The Fibonacci series mod 10 has a period of 60, so Fib(i+246) mod 10 = Fib(i+6) mod 10.

• Ehh could you please un-golf in English ?! – Quixotic Apr 6 '11 at 19:06
• Description is reasonable, use ~] and n}% (or p}%) to save a couple more characters. – Nabb Apr 8 '11 at 7:54
• Thanks, now I wonder why I continue forgetting such simple stuff? – aaaaaaaaaaaa Apr 8 '11 at 10:45
• Accepted as you shown a very short procedure. – Quixotic Apr 8 '11 at 12:57

# Python, 9998 93 characters

F=[0,1]
exec'F+=[F[-2]+F[-1]];'*300
exec'G=F[input():];print sum(G[:10])+G[246]%10;'*input()

• Could you please explain G=F[input():]? I can understand what it is doing but what I can't is how and why? Thanks, – Quixotic Apr 6 '11 at 19:09
• It just takes the input (i) and grabs a slice of F starting at that input. It is equivalent to doing i=input() then using F[i:i+10] and F[i+246], but a bit shorter. – Keith Randall Apr 6 '11 at 19:41
• If you use Binnet's formula+eBusiness idea you can reach 72 bytes python and with some crazy golfing even 62 bytes. – Quixotic Apr 10 '11 at 11:35

# Perl, 78

sub F{$c=shift;$c>1?F($c-2)+F($c-1):$c}$_=<>;$x=F($_+11)-F($_+1);print$x+\$x%10

This makes use of my observation that

• the sum of F(i) to F(i+9) is equal to F(i+11) − F(i+1) — proof:

   F(i) + F(i+1) + F(i+2) + F(i+3) + F(i+4) + F(i+5) + F(i+6) + F(i+7) + F(i+8) + F(i+9)
=      F(i+2)    +     F(i+4)      +     F(i+6)      +     F(i+8)      +    F(i+10)
=      F(i+2)    - F(i+3) + F(i+5) +     F(i+6)      +     F(i+8)      +    F(i+10)
=           -F(i+1)       +      F(i+7)              +     F(i+8)      +    F(i+10)
=           -F(i+1)       +              F(i+9)                        +    F(i+10)
=           -F(i+1)       +                           F(i+11)

• F(i+246) mod 10 is equal to (F(i+11) − F(i+1)) mod 10 (discovered by experimentation; no idea how to prove this)
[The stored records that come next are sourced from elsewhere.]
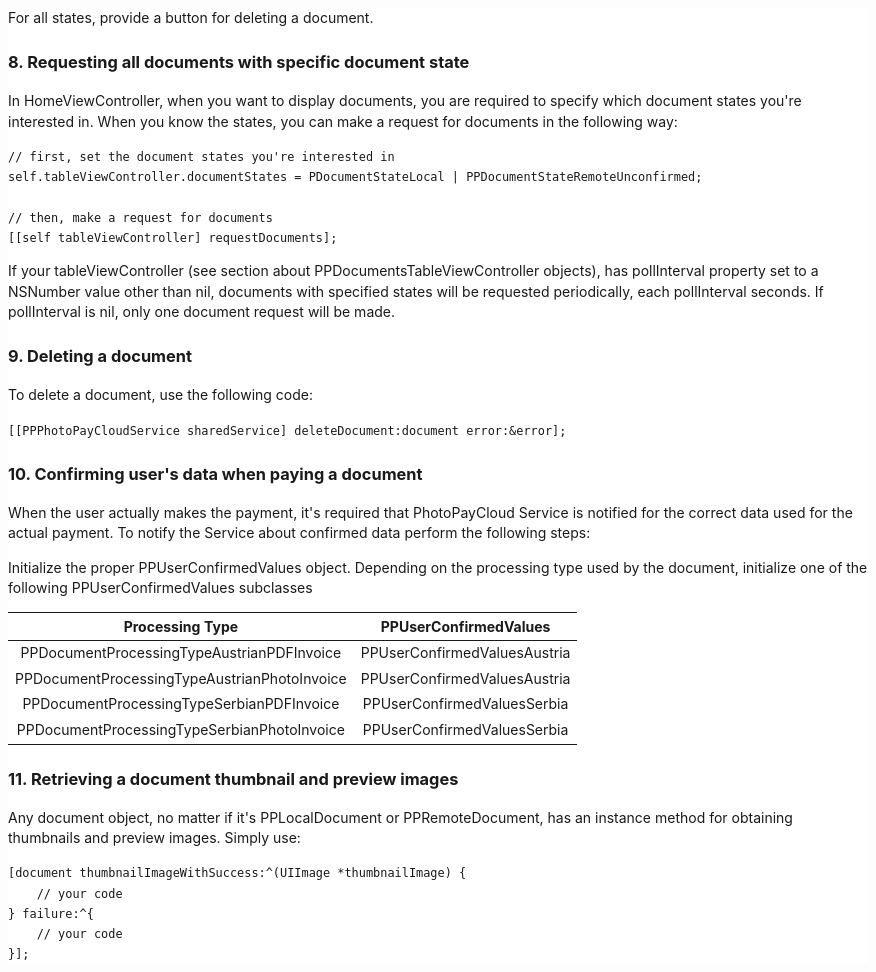 For all states, provide a button for deleting a document.

### <a name="308"></a> 8. Requesting all documents with specific document state

In HomeViewController, when you want to display documents, you are required to specify which document states you're interested in. When you know the states, you can make a request for documents in the following way:

	// first, set the document states you're interested in
	self.tableViewController.documentStates = PDocumentStateLocal | PPDocumentStateRemoteUnconfirmed;
	
	// then, make a request for documents
	[[self tableViewController] requestDocuments];
	
If your tableViewController (see section about PPDocumentsTableViewController objects), has pollInterval property set to a NSNumber value other than nil, documents with specified states will be requested periodically, each pollInterval seconds. If pollInterval is nil, only one document request will be made.

### <a name="309"></a> 9. Deleting a document

To delete a document, use the following code:

	[[PPPhotoPayCloudService sharedService] deleteDocument:document error:&error];

### <a name="310"></a> 10. Confirming user's data when paying a document

When the user actually makes the payment, it's required that PhotoPayCloud Service is notified for the correct data used for the actual payment. To notify the Service about confirmed data perform the following steps:

Initialize the proper PPUserConfirmedValues object. Depending on the processing type used by the document, initialize one of the following PPUserConfirmedValues subclasses

|          Processing Type    				   |    PPUserConfirmedValues     |
|:--------------------------------------------:|:----------------------------:|
| PPDocumentProcessingTypeAustrianPDFInvoice   | PPUserConfirmedValuesAustria |
| PPDocumentProcessingTypeAustrianPhotoInvoice | PPUserConfirmedValuesAustria |
| PPDocumentProcessingTypeSerbianPDFInvoice    | PPUserConfirmedValuesSerbia  |
| PPDocumentProcessingTypeSerbianPhotoInvoice  | PPUserConfirmedValuesSerbia  |

### <a name="311"></a> 11. Retrieving a document thumbnail and preview images

Any document object, no matter if it's PPLocalDocument or PPRemoteDocument, has an instance method for obtaining thumbnails and preview images. Simply use:

	[document thumbnailImageWithSuccess:^(UIImage *thumbnailImage) {
        // your code
    } failure:^{
        // your code
    }];
    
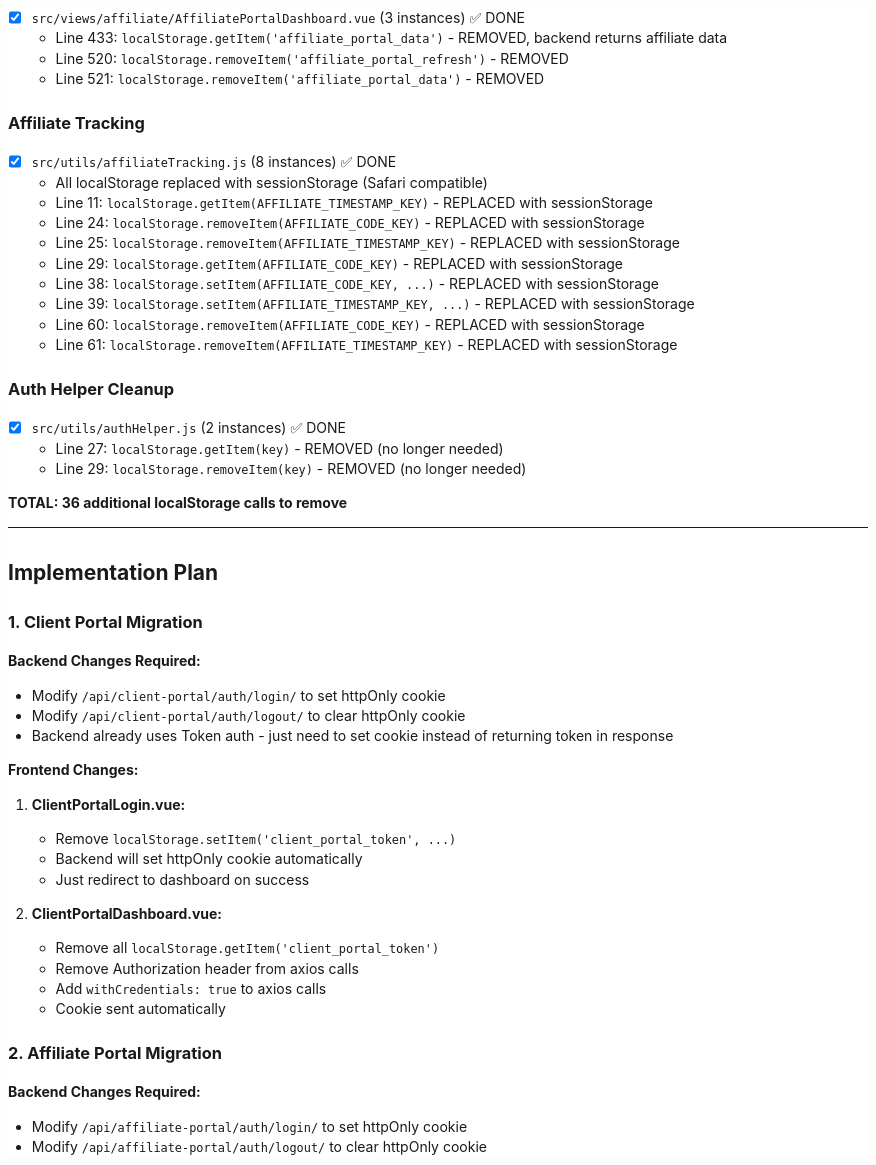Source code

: - [x] `src/views/affiliate/AffiliatePortalDashboard.vue` (3 instances) ✅ DONE
  - Line 433: `localStorage.getItem('affiliate_portal_data')` - REMOVED, backend returns affiliate data
  - Line 520: `localStorage.removeItem('affiliate_portal_refresh')` - REMOVED
  - Line 521: `localStorage.removeItem('affiliate_portal_data')` - REMOVED

### Affiliate Tracking
- [x] `src/utils/affiliateTracking.js` (8 instances) ✅ DONE
  - All localStorage replaced with sessionStorage (Safari compatible)
  - Line 11: `localStorage.getItem(AFFILIATE_TIMESTAMP_KEY)` - REPLACED with sessionStorage
  - Line 24: `localStorage.removeItem(AFFILIATE_CODE_KEY)` - REPLACED with sessionStorage
  - Line 25: `localStorage.removeItem(AFFILIATE_TIMESTAMP_KEY)` - REPLACED with sessionStorage
  - Line 29: `localStorage.getItem(AFFILIATE_CODE_KEY)` - REPLACED with sessionStorage
  - Line 38: `localStorage.setItem(AFFILIATE_CODE_KEY, ...)` - REPLACED with sessionStorage
  - Line 39: `localStorage.setItem(AFFILIATE_TIMESTAMP_KEY, ...)` - REPLACED with sessionStorage
  - Line 60: `localStorage.removeItem(AFFILIATE_CODE_KEY)` - REPLACED with sessionStorage
  - Line 61: `localStorage.removeItem(AFFILIATE_TIMESTAMP_KEY)` - REPLACED with sessionStorage

### Auth Helper Cleanup
- [x] `src/utils/authHelper.js` (2 instances) ✅ DONE
  - Line 27: `localStorage.getItem(key)` - REMOVED (no longer needed)
  - Line 29: `localStorage.removeItem(key)` - REMOVED (no longer needed)

**TOTAL: 36 additional localStorage calls to remove**

---

## Implementation Plan

### 1. Client Portal Migration

**Backend Changes Required:**
- Modify `/api/client-portal/auth/login/` to set httpOnly cookie
- Modify `/api/client-portal/auth/logout/` to clear httpOnly cookie
- Backend already uses Token auth - just need to set cookie instead of returning token in response

**Frontend Changes:**
1. **ClientPortalLogin.vue:**
   - Remove `localStorage.setItem('client_portal_token', ...)`
   - Backend will set httpOnly cookie automatically
   - Just redirect to dashboard on success

2. **ClientPortalDashboard.vue:**
   - Remove all `localStorage.getItem('client_portal_token')`
   - Remove Authorization header from axios calls
   - Add `withCredentials: true` to axios calls
   - Cookie sent automatically

### 2. Affiliate Portal Migration

**Backend Changes Required:**
- Modify `/api/affiliate-portal/auth/login/` to set httpOnly cookie
- Modify `/api/affiliate-portal/auth/logout/` to clear httpOnly cookie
• User mohit would like to see that proof but can not yet comment. – dmckee --- ex-moderator kitten Jun 16 '11 at 16:32
• @dmckee, @mohit: Added – Timwi Jun 16 '11 at 23:32

# 05AB1E, 10 bytes

31Sb+ÅfÆ¤+


Port of @Timwi's Perl answer, so make sure to upvote him as well!

A straight-forward implementation would be 11 bytes instead:

9ÝƵ‘ª+ÅfθO


Explanation:

31S          # Push 31 as a list of digits: [3,1]
b         # Convert both to a binary string: [11,1]
+        # Add each to the (implicit) input-integer: [i+11,i+1]
Åf      # Get the n'th Fibonacci number for each: [F(i+11),F(i+1)]
Æ     # Reduce the pair by subtracting: F(i+11)-F(i+1)
¤    # Get its last digit (without popping)
+   # And add it to the result
# (after which it is output implicitly)

9Ý           # Push a list in the range [0,9]: [0,1,2,3,4,5,6,7,8,9]
Ƶ‘         # Push compressed integer 246
ª        # Append it to the list: [0,1,2,3,4,5,6,7,8,9,246]
+       # Add each to the (implicit) input-integer:
#  [i,i+1,i+2,i+3,i+4,i+5,i+6,i+7,i+8,i+9,i+246]
Åf     # Get the n'th Fibonacci number for each
# Pop the list, and push all values separated to the stack
θ   # Pop the last number (the F(i+246)), and only leave its last digit
O  # Sum all values on the stack
# (after which the resulting sum is output implicitly)


See this 05AB1E tip of mine (section How to compress large integers?) to understand why Ƶ‘ is 246.